Global-scale computer models tend to agree that there will be a decline in phytoplankton in low and mid latitudes as the water warms and the surface layers become insulated from the supply of nutrients from below. In the North Atlantic, for example, plankton have already declined over the last 50 years. However, what happens further up the food web – up to the stocks of commercially exploited fish – is far from clear. Some models suggest little change in fish and others project a major decline and importantly, the mechanisms vary greatly from model to model. These discrepancies show that we are still far from knowing how these food webs work.
The new study provides a fresh, independent, and relatively simple approach, based on field data rather than computer simulations. The team looked at the size structure of plankton directly. The relative abundance of small and large organisms provides a handy, direct measure of how efficiently the food web transmits energy from the smallest phytoplankton up to fish. By compiling a large global database on marine and freshwater plankton size structure, the team were able to tease out the factors that dictated food web efficiency.
This amplification effect hinges on a surprising twist: temperature, often blamed for food web disruptions, appears to play a secondary role. Instead, the key driver is the overall amount of phytoplankton, which governs how efficiently energy flows from tiny plankton to larger fish. Warming oceans, the study reveals, impact fish indirectly, by reducing nutrient supply from deeper waters, ultimately shrinking phytoplankton size, and hindering energy transfer throughout the food web.
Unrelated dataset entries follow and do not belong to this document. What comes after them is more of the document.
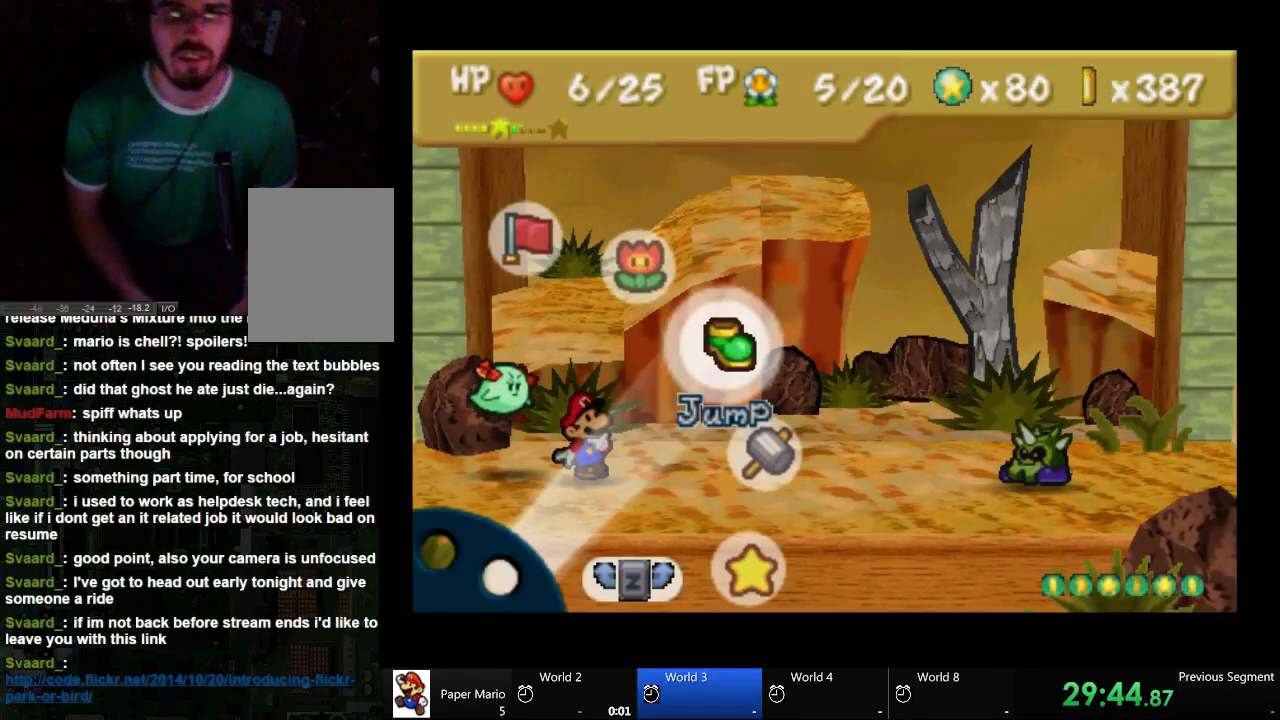
Gameplay with a controller (Xbox layout); each line is a JSON object with the inputs held at the frame after it (dt_ms = milliseconds from this image to that frame). "events" lists button and stick changes between this image and that frame as [ms after this image, input, new state], when the widget could be followed in between. Not read: L1 L2 L3 R3.
{"dt_ms": 500, "buttons": ["A"], "left_stick": "center", "right_stick": "center", "events": [[467, "A", "down"]]}
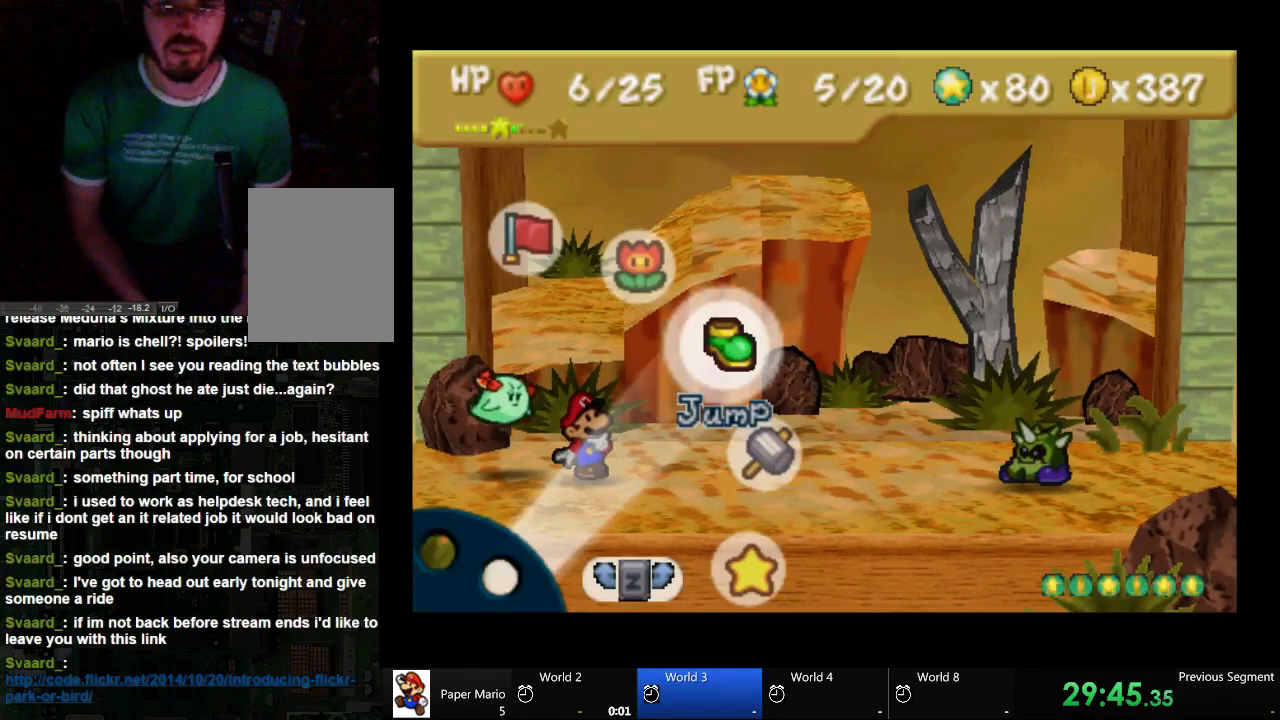
{"dt_ms": 1000, "buttons": [], "left_stick": "center", "right_stick": "center"}
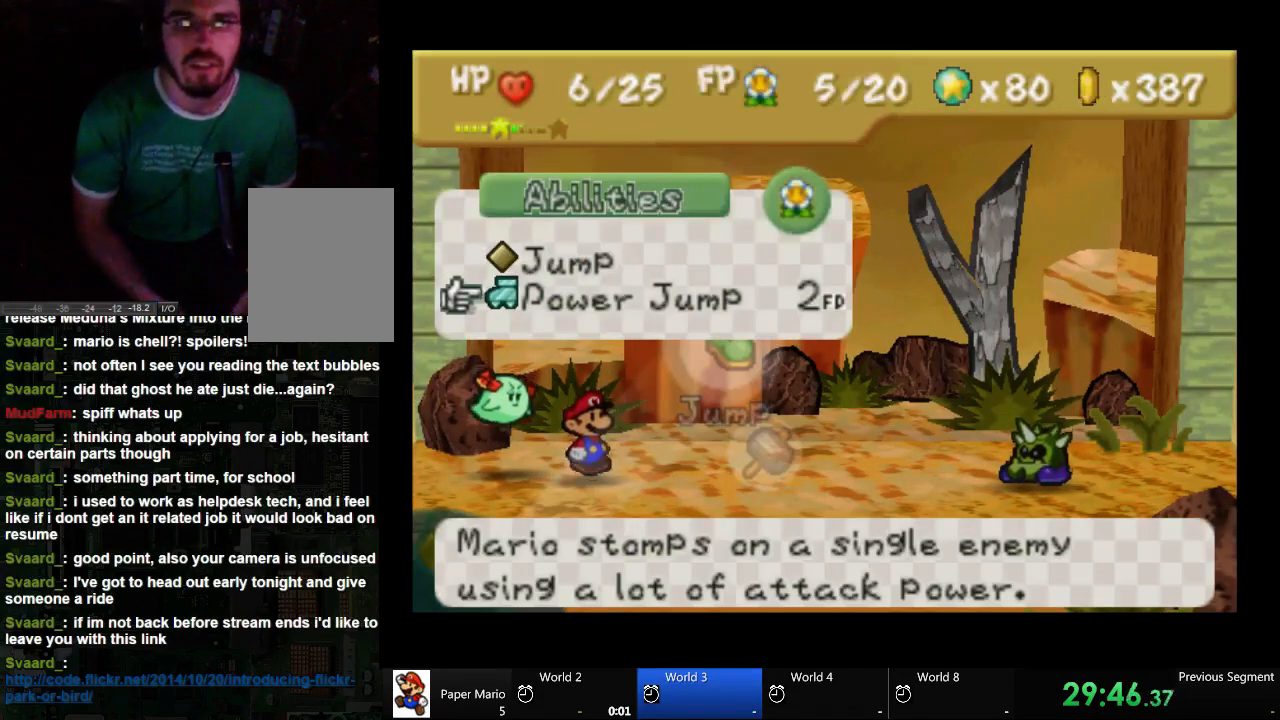
{"dt_ms": 500, "buttons": [], "left_stick": "center", "right_stick": "center", "events": []}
“Our global analysis sheds light on a hidden vulnerability,” says Dr Atkinson. “We were surprised to find temperature didn’t directly affect food web efficiency. Instead, we see ecosystems adapting to warming by changing plankton size. This suggests the main threat comes from reduced nutrient supply, leading to smaller plankton, longer food chains, and inefficient foraging.”
While this finding may seem counterintuitive, Dr Rossberg explains the broader context: “Close to shore or in lakes, excess nutrients from land can cause imbalances like harmful algal blooms. But at the vast scales relevant to climate change, it’s the lack of nutrients from deeper waters that becomes the major bottleneck.”
The study underlines the urgency of factoring climate change into fisheries management. “Global averages can mask the true picture,” explains Dr Atkinson. “Some of the most significant projected declines are in areas with concentrated fishing activities.”
This research calls for a multi-pronged approach to ensure sustainable fisheries in the face of climate change. “We need a combination of data on plankton size structure and sophisticated computer simulation models to design truly ‘climate-smart’ ocean protection strategies,” concludes Dr Rossberg. “By understanding the hidden amplifiers within the food web, we can better safeguard the future of our oceans and the vital resources they provide.”